Scott balked at suggestions from Aronberg’s testimony while on the witness stand last week comparing his takeover at the state attorney’s’ office to a coach taking over a sports team and making changes to the coaching staff.
“This isn’t football, this isn’t baseball. This is somebody’s life,” Scott said, later adding: “The law doesn’t allow it, and neither should you.”
Defense attorney James Williams’ position to jurors has been that Miller wasn’t asked to stay on with Aronberg in spite of her cancer diagnosis, not because of it.
He reiterated concerns Aronberg and others said they had about Miller’s actions outside of the courtroom, including allegations that she berated a juror in 2010 for voting to acquit a murder suspect and broke the law in the summer of 2012 when asked an investigator to search an FBI database for personal reasons.

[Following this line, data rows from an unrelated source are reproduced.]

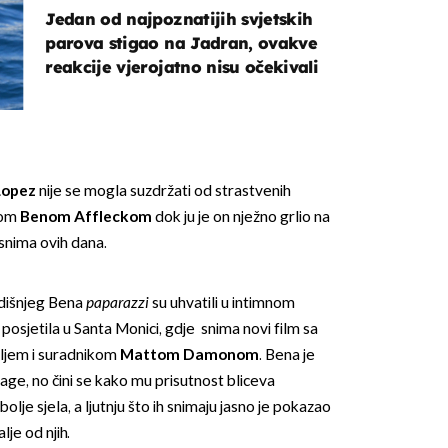
Jedan od najpoznatijih svjetskih
parova stigao na Jadran, ovakve
reakcije vjerojatno nisu očekivali
Lopez
nije se mogla suzdržati od strastvenih
kom
Benom Affleckom
dok ju je on nježno grlio na
 snima ovih dana.
odišnjeg Bena
paparazzi
su uhvatili u intimnom
posjetila u Santa Monici, gdje snima novi film sa
eljem i suradnikom
Mattom Damonom
. Bena je
age, no čini se kako mu prisutnost bliceva
olje sjela, a ljutnju što ih snimaju jasno je pokazao
lje od njih.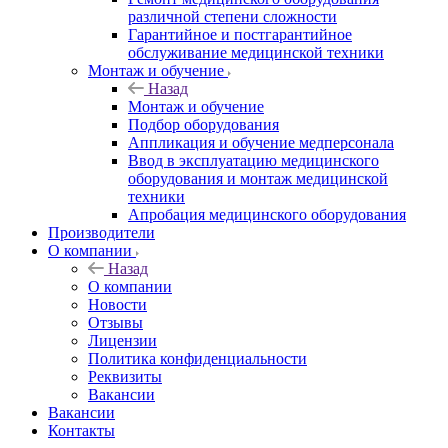
различной степени сложности
Гарантийное и постгарантийное
обслуживание медицинской техники
Монтаж и обучение
Назад
Монтаж и обучение
Подбор оборудования
Аппликация и обучение медперсонала
Ввод в эксплуатацию медицинского
оборудования и монтаж медицинской
техники
Апробация медицинского оборудования
Производители
О компании
Назад
О компании
Новости
Отзывы
Лицензии
Политика конфиденциальности
Реквизиты
Вакансии
Вакансии
Контакты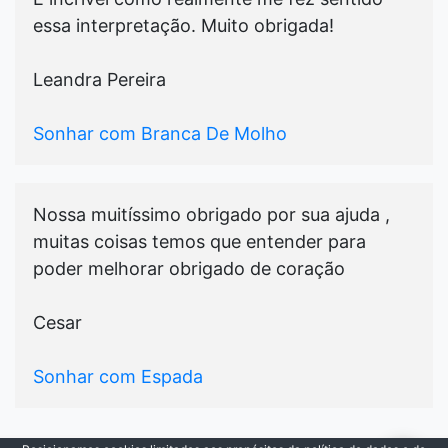
essa interpretação. Muito obrigada!
Leandra Pereira
Sonhar com Branca De Molho
Nossa muitíssimo obrigado por sua ajuda ,
muitas coisas temos que entender para
poder melhorar obrigado de coração
Cesar
Sonhar com Espada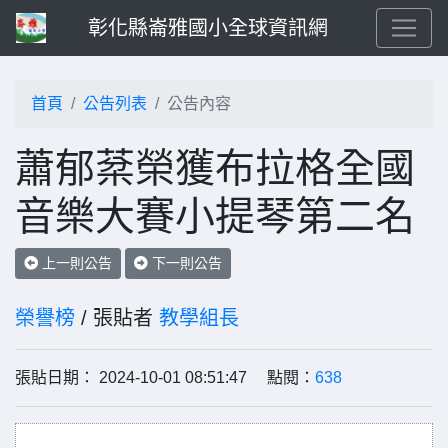
彰化縣崙雅國小全球資訊網
首頁
公告列表
公告內容
蕭郁棻榮獲布拉格全國
音樂大賽小提琴第二名
上一則公告
下一則公告
榮譽榜
/ 張貼者
教學組長
張貼日期： 2024-10-01 08:51:47 點閱：
638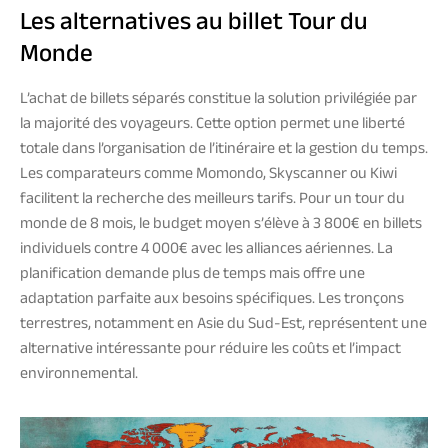
Les alternatives au billet Tour du
Monde
L’achat de billets séparés constitue la solution privilégiée par
la majorité des voyageurs. Cette option permet une liberté
totale dans l’organisation de l’itinéraire et la gestion du temps.
Les comparateurs comme Momondo, Skyscanner ou Kiwi
facilitent la recherche des meilleurs tarifs. Pour un tour du
monde de 8 mois, le budget moyen s’élève à 3 800€ en billets
individuels contre 4 000€ avec les alliances aériennes. La
planification demande plus de temps mais offre une
adaptation parfaite aux besoins spécifiques. Les tronçons
terrestres, notamment en Asie du Sud-Est, représentent une
alternative intéressante pour réduire les coûts et l’impact
environnemental.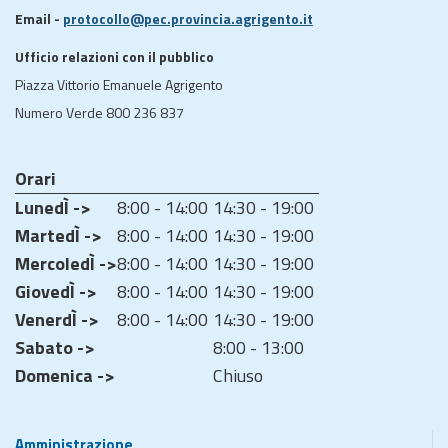
Email -
protocollo@pec.provincia.agrigento.it
Ufficio relazioni con il pubblico
Piazza Vittorio Emanuele Agrigento
Numero Verde 800 236 837
Orari
LunedÌ ->
8:00 - 14:00
14:30 - 19:00
MartedÌ ->
8:00 - 14:00
14:30 - 19:00
MercoledÌ ->
8:00 - 14:00
14:30 - 19:00
GiovedÌ ->
8:00 - 14:00
14:30 - 19:00
VenerdÌ ->
8:00 - 14:00
14:30 - 19:00
Sabato ->
8:00 - 13:00
Domenica ->
Chiuso
Amministrazione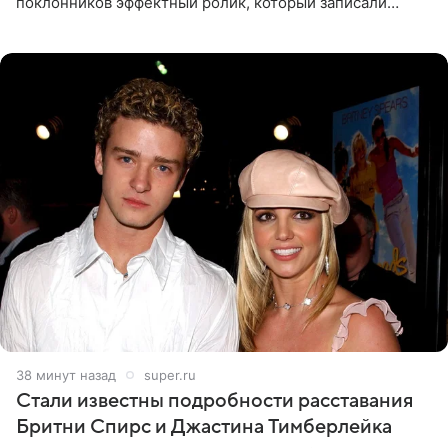
поклонников эффектный ролик, который записали
прошлой ночью. В кадре артистка предстала в
вечернем
38 минут назад
super.ru
Стали известны подробности расставания
Бритни Спирс и Джастина Тимберлейка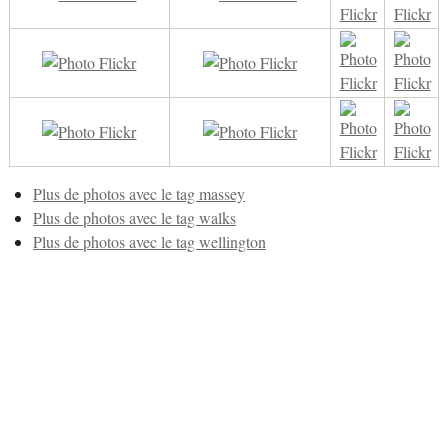
Plus de photos avec le tag massey
Plus de photos avec le tag walks
Plus de photos avec le tag wellington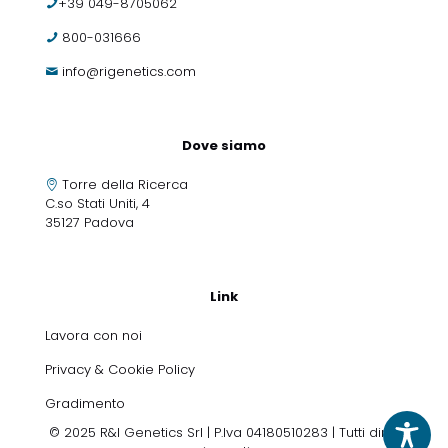
+39 049-8705062
800-031666
info@rigenetics.com
Dove siamo
Torre della Ricerca
C.so Stati Uniti, 4
35127 Padova
Link
Lavora con noi
Privacy & Cookie Policy
Gradimento
© 2025 R&I Genetics Srl | P.Iva 04180510283 | Tutti diritti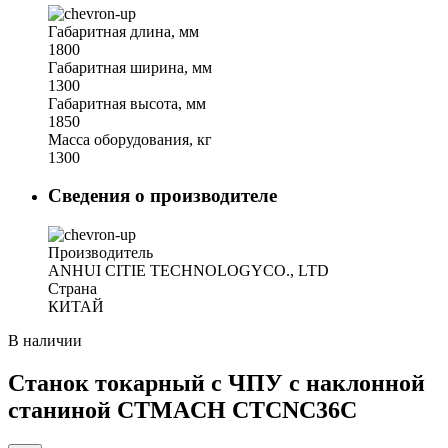
Габаритная длина, мм
1800
Габаритная ширина, мм
1300
Габаритная высота, мм
1850
Масса оборудования, кг
1300
Сведения о производителе
Производитель
ANHUI CITIE TECHNOLOGYCO., LTD
Страна
КИТАЙ
В наличии
Станок токарный с ЧПУ с наклонной
станиной CTMACH CTCNC36C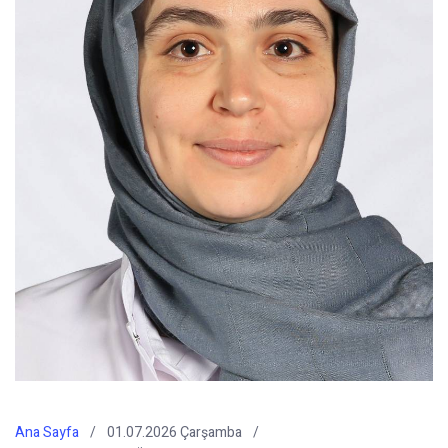
Ana Sayfa
01.07.2026 Çarşamba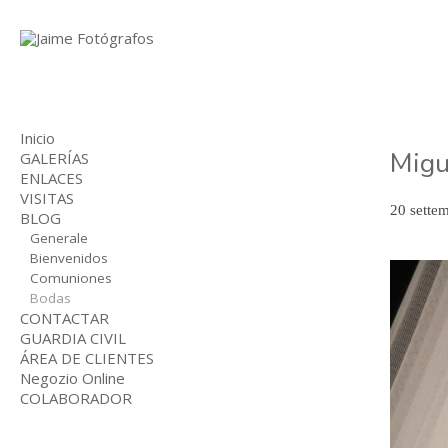
Inicio
Migu
GALERÍAS
ENLACES
BODAS
VISITAS
COMUNIONES
20 sette
BLOG
NIÑOS
INDUSTRIAL
Generale
Bienvenidos
Comuniones
Bodas
CONTACTAR
GUARDIA CIVIL
ÁREA DE CLIENTES
Negozio Online
COLABORADOR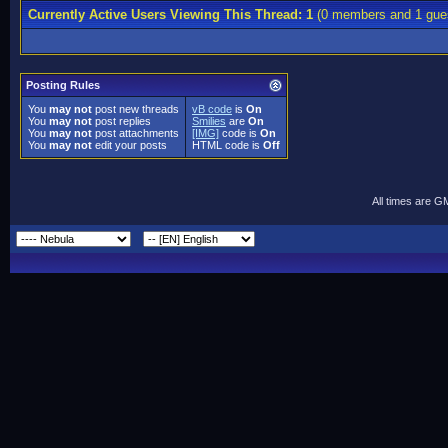
Currently Active Users Viewing This Thread: 1
(0 members and 1 gue
Posting Rules
You
may not
post new threads
vB code
is
On
You
may not
post replies
Smilies
are
On
You
may not
post attachments
[IMG]
code is
On
You
may not
edit your posts
HTML code is
Off
All times are G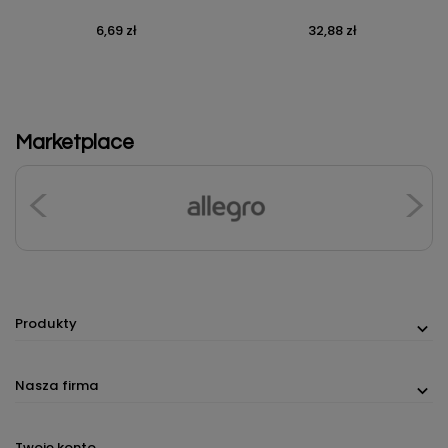
6,69 zł
32,88 zł
Cena
Cena
Marketplace
Produkty
Nasza firma
Twoje konto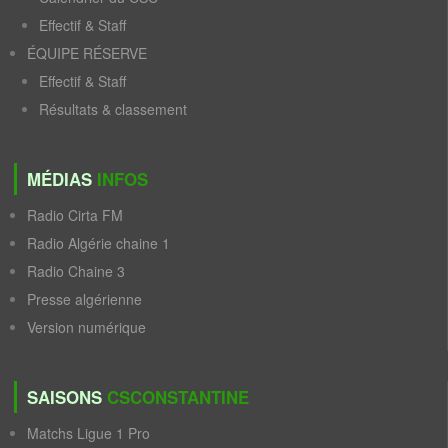
Effectif & Staff
ÉQUIPE RÉSERVE
Effectif & Staff
Résultats & classement
MÉDIAS
INFOS
Radio Cirta FM
Radio Algérie chaine 1
Radio Chaine 3
Presse algérienne
Version numérique
SAISONS
CSCONSTANTINE
Matchs Ligue 1 Pro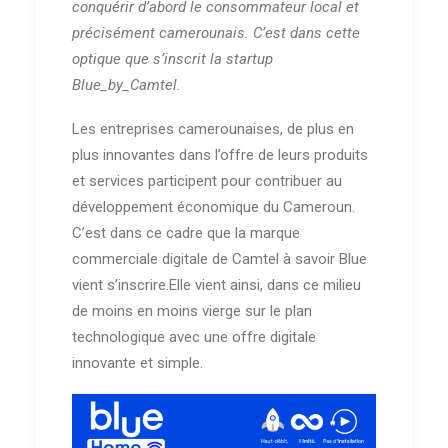
conquérir d’abord le consommateur local et
précisément camerounais. C’est dans cette
optique que s’inscrit la startup
Blue_by_Camtel.
Les entreprises camerounaises, de plus en
plus innovantes dans l’offre de leurs produits
et services participent pour contribuer au
développement économique du Cameroun.
C’est dans ce cadre que la marque
commerciale digitale de Camtel à savoir Blue
vient s’inscrire.Elle vient ainsi, dans ce milieu
de moins en moins vierge sur le plan
technologique avec une offre digitale
innovante et simple.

Williams told jurors that they would have to believe 11 lawyers, a doctor and three law enforcement officers would have had to have participated in an orchestrated cover-up in order for jurors to believe Miller’s version of why she was let go.
Though Miller’s cancer diagnosis was tragic, Williams said, her anger with Aronberg and the state attorney’s office is misplaced.
“It can’t be, ‘I can do anything I want, and now because I’m sick, they can’t do anything to me. That’s not how the law works,” Williams said, adding later: “To do it that way would encourage a lot of bad behavior.”
The last arguments jurors heard Tuesday was from Scott, who had harsh criticism for Aronberg and accused him of being more concerned with placating “his defense attorney donor buddies” than with prosecuting criminal defendants.
Scott compared Miller to Brian Fernandes, a chief assistant state attorney under Aronberg who as a statewide prosecutor was responsible for handling gang cases and other violent crimes.
“He’s a tough prosecutor, just like Ms. Miller,” Scott said. “Let’s hope he doesn’t get sick.”
Circuit Judge Donald Hafele sent jurors sback to deliberate at noon.